The most vocal of those in attendance called for universal coverage. The Veterans’ Administration was mentioned twice as a model for the provision of care.
Many misconceptions went unchallenged. Speakers said that government insurance programs are less expensive to administer, that adding a government‐provided program would increase competition, and more than one speaker portrayed insurance and pharmaceutical company profits as a bad thing. Even Gill’s perception that inefficiency in the provision of health care is the industry’s fault is incorrect.
Government programs are not less expensive to administer if you include fraud as a cost. Fraud on the part of providers seeking government reimbursement, although hard to measure, is thought to dwarf administrative costs in private companies. Medicare and Medi‐Cal have cut costs by limiting what physicians and other providers get paid, a poor long‐run strategy for the country as a whole.
Adding a government program would not increase competition because the government program would be cheaper for employers to use. The most likely case is that private companies would get out of the business of insuring low income individuals.

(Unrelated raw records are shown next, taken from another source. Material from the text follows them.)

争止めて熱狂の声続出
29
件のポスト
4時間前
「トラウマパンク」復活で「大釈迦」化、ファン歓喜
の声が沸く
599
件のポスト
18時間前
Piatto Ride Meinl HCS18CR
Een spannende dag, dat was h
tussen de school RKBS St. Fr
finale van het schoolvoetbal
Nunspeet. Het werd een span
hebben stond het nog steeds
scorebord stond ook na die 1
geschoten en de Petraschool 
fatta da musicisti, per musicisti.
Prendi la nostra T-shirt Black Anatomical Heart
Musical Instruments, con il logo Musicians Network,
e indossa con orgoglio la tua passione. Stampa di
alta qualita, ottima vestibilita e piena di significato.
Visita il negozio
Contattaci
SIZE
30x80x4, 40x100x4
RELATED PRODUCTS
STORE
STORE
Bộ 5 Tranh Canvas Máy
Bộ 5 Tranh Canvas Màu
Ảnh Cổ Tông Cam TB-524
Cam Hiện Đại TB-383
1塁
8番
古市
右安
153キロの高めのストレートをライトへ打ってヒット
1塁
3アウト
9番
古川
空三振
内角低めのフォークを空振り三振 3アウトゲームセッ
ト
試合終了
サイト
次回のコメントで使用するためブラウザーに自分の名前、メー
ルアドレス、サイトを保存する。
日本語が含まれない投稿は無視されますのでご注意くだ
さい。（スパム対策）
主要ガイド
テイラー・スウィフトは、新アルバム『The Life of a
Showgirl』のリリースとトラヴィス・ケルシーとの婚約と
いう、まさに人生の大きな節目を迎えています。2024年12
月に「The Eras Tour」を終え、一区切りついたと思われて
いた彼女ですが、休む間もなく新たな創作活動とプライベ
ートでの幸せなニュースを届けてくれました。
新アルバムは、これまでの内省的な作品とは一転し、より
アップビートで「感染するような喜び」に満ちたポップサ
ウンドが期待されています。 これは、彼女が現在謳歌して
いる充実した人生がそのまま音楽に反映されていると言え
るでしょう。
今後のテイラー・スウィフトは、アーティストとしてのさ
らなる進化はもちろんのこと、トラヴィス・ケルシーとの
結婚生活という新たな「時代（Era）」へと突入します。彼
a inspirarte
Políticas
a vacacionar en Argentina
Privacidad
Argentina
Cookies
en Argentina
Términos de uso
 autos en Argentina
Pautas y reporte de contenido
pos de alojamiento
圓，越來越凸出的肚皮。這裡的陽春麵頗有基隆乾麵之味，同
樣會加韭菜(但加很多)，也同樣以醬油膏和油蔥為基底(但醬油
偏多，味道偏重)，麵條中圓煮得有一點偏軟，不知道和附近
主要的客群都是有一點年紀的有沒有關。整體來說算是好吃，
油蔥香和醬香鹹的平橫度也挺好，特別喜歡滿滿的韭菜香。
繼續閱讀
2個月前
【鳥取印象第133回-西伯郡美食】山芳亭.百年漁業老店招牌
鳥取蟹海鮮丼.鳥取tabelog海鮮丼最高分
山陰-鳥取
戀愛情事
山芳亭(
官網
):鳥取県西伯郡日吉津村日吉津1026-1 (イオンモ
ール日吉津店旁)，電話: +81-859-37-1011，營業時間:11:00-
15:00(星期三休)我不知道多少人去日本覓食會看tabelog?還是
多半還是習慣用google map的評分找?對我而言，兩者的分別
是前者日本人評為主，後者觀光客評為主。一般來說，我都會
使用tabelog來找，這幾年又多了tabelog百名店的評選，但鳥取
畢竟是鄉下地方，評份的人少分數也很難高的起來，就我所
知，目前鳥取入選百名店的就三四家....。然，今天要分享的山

The role of profits in motivating desirable outcomes has to be one of the most poorly understood concepts on the planet. Profits reward efficiency and innovation. Insurance and pharmaceutical companies only make profits if they produce something people want to buy.
Finally, Mr. Gill’s willingness to put the blame on the health care industry for the inefficiencies in health care delivery is admirable but not justified.
Health care is delivered in much the same way it was delivered 40 years ago because that is how it is reimbursed. In addition, providers are constrained by state laws which dictate limited scope of practice and excessive education requirements for medical professionals.
This all but precludes significant innovation in how individuals are assigned to tasks and in how patient care is provided. Federal Medicare and state Medi‐Cal reimbursements dictate the role that physicians must play in providing care, even in situations where other medical professionals are eminently qualified to handle care.
One doctor, who chairs the Northridge Hospital Ethics Committee, did raise the important and relevant issue of excessive, costly, end‐of‐life care that has no potential for significantly extending life. If consumers had to pay a significant copayment, they might not demand unreasonable or unadvisable care.
Those in attendance Tuesday night went though a long wish list that included longer doctor visits, more accessible health care and additional services (including interpreting) and higher rates of reimbursement for physicians. Union representatives encouraged everyone to call their legislators to demand universal coverage. But universal coverage would not lead to higher reimbursement rates for physicians, an extension of services, or longer doctor visits. Just the opposite, as health care dollars would be stretched even further.
Given budget constraints, the only route to even partially addressing the wish list of those in attendance would be to provide care more efficiently, at a lower cost. The key to the efficient provision of care is for the state and federal government to stop micromanaging the provision of health care — freeing providers to offer services in ways that are cheaper and offer more access — and to shift some financial responsibility to consumers so that they are more likely to make reasonable demands of the system.